There are some pretty compelling reasons to make sure your butt looks nice, and for some guys, that includes keeping the fur in check. But how the heck are you supposed to go about removing hair from an area you can barely even see? Melanie Mari, owner and trained manscaper at Bare Skin Studio, has a few thoughts on the matter.
Don’t Use A Razor
First off, Mari says the simplest way to tidy up your tush is by using a pair of electric clippers―equipped with whatever length guard suits your fancy―on each cheek. That way, you won’t risk cutting yourself while trimming blind, so to speak, but you will end up with a relatively hairless butt. Don’t be tempted to follow it up with a close shave, though: Using a razor on your butt cheeks will cause a ton of unwanted prickliness when the hair regrows and rubs against your underwear.

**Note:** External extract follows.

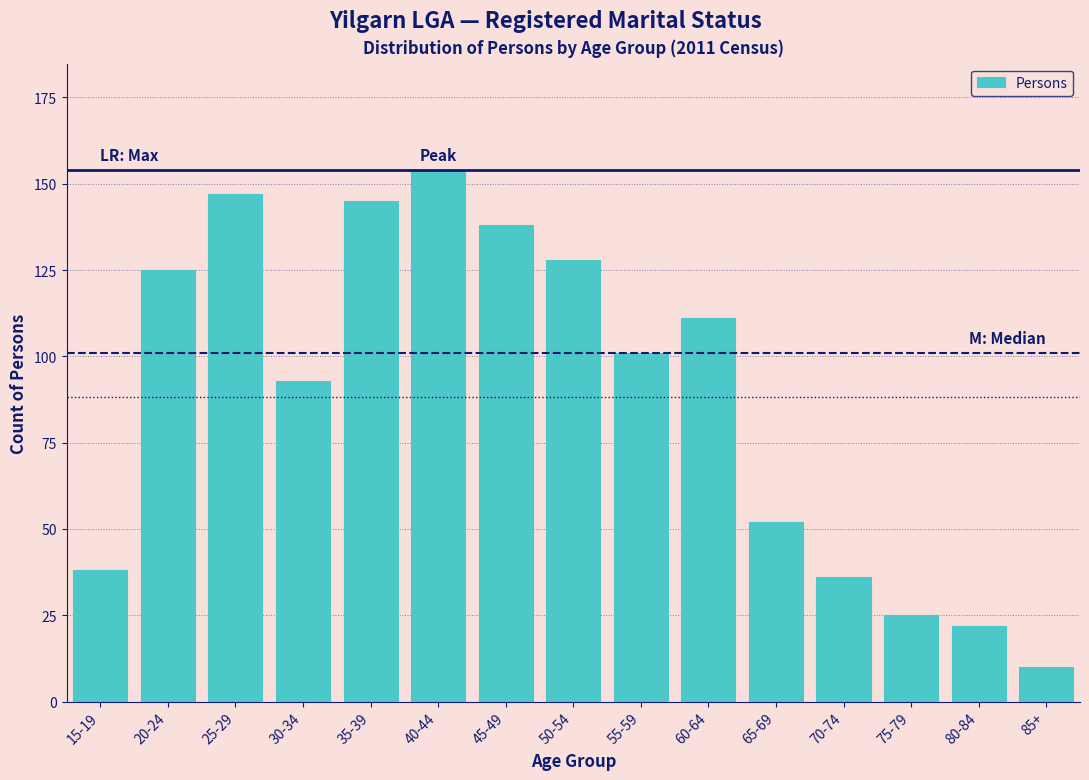

Reading left to right, extract all data points from this chart.

15-19=38	20-24=125	25-29=147	30-34=93	35-39=145	40-44=154	45-49=138	50-54=128	55-59=101	60-64=111	65-69=52	70-74=36	75-79=25	80-84=22	85+=10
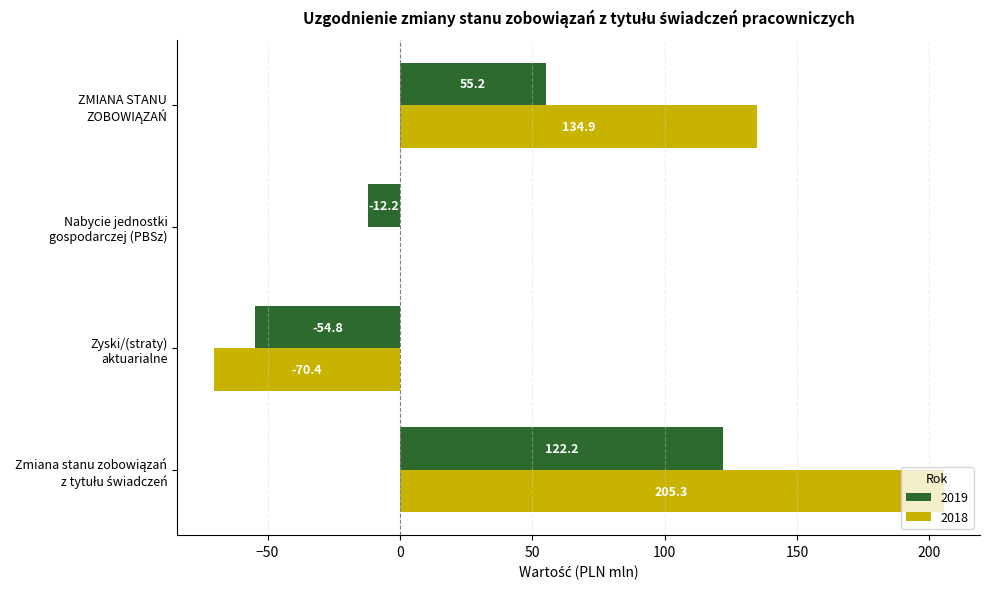

The 2018 series shows -70.4 at Zyski/(straty)
aktuarialne. True or false?

True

This is an especially bad idea when you reach the space between your cheeks. “Running a razor down the middle of your butt crack isn’t the brightest idea, even if you have help,” Mari explains. “It can cause major itchiness when the hairs begins to grow back.” Just imagine walking around with a piece of extra coarse sandpaper lodged between your cheeks, and you’re pretty much there.
Avoid Hair Removal Creams
While hair removal creams may seem like another viable option, Mari has warned us previously of their frightening side effects. “Because hair removal creams are strong enough to break down thick body hair—like chest hair or pubic hair—they’re also strong enough to irritate sensitive areas of the skin,” she explained. In other words, don’t use them on your crack unless you want to feel like you wiped with a fresh-cut chili pepper. You can, however, use hair removal creams on your butt cheeks―just be sure to read the instructions carefully to avoid giving yourself a chemical burn. Also, be aware of the downside. As Mari explains, “Since they don’t take the hair down to the root, you’ll feel prickly after a few days.”
The Only Way is Waxing
So what’s the real key to a baby-smooth behind? According to Mari, the only sure way to get the result you want—in every area you want—is by waxing. “Waxing is definitely the best method for taming a hairy butt, because you have someone else working on you [rather than attempting to maneouvre a razor over your cheeks while looking over your shoulder in the mirror], and it’s going to be smoother, cleaner and longer-lasting.” All of which are vital, considering just how much friction runs on (and between) your cheeks day in and day out.
Just know that if you go this route, according to various sources across the web, sneaking gas out silently is going to be a hell of a lot tougher than it used to be. You have been warned.